**Required work**
Please lay out the lines running from the start through the line that contains "WHITE LABEL BÉŽOVÁ ČALOUNĚNÁ", including that line, as a JSON list of strings with one string per line and no blank lines.
----------
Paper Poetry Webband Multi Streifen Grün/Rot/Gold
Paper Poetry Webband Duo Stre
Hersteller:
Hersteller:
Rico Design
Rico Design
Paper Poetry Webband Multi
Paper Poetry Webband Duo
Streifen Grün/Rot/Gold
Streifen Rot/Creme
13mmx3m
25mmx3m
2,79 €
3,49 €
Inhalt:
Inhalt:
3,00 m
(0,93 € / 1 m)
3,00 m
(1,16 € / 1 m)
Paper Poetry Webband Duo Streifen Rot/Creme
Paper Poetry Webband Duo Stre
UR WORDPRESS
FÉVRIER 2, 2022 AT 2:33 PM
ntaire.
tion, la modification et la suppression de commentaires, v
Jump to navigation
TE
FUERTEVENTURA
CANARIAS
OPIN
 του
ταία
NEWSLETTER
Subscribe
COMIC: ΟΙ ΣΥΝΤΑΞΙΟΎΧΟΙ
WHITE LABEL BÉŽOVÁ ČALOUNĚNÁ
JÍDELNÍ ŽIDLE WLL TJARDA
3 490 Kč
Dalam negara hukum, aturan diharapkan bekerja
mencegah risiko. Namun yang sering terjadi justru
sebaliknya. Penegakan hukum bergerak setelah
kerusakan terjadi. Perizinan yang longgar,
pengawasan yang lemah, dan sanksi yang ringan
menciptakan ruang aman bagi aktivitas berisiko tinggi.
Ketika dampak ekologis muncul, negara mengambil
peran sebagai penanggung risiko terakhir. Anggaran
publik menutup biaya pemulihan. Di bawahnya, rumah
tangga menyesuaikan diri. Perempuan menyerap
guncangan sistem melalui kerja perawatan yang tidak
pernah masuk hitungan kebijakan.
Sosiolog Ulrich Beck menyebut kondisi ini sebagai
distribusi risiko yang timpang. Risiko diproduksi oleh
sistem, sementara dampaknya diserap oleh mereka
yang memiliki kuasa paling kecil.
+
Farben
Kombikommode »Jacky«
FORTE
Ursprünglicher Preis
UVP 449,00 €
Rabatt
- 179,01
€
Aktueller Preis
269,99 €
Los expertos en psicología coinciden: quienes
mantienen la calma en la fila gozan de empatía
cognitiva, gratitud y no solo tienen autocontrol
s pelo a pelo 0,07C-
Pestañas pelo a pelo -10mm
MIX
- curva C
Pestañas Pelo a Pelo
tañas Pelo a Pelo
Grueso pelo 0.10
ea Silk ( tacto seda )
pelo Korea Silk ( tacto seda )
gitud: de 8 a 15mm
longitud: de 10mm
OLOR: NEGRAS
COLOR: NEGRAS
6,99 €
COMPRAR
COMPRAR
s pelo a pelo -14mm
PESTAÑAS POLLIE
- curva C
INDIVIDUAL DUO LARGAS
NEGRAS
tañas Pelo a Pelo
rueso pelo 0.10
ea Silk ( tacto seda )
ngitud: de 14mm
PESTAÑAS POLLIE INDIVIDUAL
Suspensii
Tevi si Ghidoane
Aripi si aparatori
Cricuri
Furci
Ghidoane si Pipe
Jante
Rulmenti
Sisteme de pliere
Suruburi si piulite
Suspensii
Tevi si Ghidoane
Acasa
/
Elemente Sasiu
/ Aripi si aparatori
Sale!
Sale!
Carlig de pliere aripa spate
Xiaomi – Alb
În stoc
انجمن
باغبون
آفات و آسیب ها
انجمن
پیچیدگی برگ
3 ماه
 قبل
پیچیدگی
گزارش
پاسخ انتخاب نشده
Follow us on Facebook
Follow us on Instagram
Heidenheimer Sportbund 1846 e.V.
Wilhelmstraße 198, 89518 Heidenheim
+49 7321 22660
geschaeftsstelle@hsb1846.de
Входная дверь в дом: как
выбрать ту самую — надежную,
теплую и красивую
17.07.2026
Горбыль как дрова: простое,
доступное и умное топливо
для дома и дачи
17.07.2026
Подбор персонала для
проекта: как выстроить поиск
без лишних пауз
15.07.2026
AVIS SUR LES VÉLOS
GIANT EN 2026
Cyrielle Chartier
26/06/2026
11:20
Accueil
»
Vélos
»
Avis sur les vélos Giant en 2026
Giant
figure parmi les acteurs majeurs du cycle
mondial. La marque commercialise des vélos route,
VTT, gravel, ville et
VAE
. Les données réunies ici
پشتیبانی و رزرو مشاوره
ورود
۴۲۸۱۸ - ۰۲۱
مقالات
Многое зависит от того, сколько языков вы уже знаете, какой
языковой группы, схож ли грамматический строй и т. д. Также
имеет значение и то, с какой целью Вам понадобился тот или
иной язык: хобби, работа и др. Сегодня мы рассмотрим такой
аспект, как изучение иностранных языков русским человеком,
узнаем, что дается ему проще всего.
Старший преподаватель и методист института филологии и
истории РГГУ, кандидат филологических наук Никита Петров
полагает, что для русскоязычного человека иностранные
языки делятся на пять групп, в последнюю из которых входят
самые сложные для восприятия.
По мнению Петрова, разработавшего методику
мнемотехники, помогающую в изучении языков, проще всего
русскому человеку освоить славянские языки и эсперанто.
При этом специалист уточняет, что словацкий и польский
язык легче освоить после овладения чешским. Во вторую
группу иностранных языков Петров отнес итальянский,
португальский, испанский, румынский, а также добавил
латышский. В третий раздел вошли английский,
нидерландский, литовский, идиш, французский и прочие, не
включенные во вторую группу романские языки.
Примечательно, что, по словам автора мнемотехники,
----------
**Result of the task**
[
  "Paper Poetry Webband Multi Streifen Grün/Rot/Gold",
  "Paper Poetry Webband Duo Stre",
  "Hersteller:",
  "Hersteller:",
  "Rico Design",
  "Rico Design",
  "Paper Poetry Webband Multi",
  "Paper Poetry Webband Duo",
  "Streifen Grün/Rot/Gold",
  "Streifen Rot/Creme",
  "13mmx3m",
  "25mmx3m",
  "2,79 €",
  "3,49 €",
  "Inhalt:",
  "Inhalt:",
  "3,00 m",
  "(0,93 € / 1 m)",
  "3,00 m",
  "(1,16 € / 1 m)",
  "Paper Poetry Webband Duo Streifen Rot/Creme",
  "Paper Poetry Webband Duo Stre",
  "UR WORDPRESS",
  "FÉVRIER 2, 2022 AT 2:33 PM",
  "ntaire.",
  "tion, la modification et la suppression de commentaires, v",
  "Jump to navigation",
  "TE",
  "FUERTEVENTURA",
  "CANARIAS",
  "OPIN",
  " του",
  "ταία",
  "NEWSLETTER",
  "Subscribe",
  "COMIC: ΟΙ ΣΥΝΤΑΞΙΟΎΧΟΙ",
  "WHITE LABEL BÉŽOVÁ ČALOUNĚNÁ"
]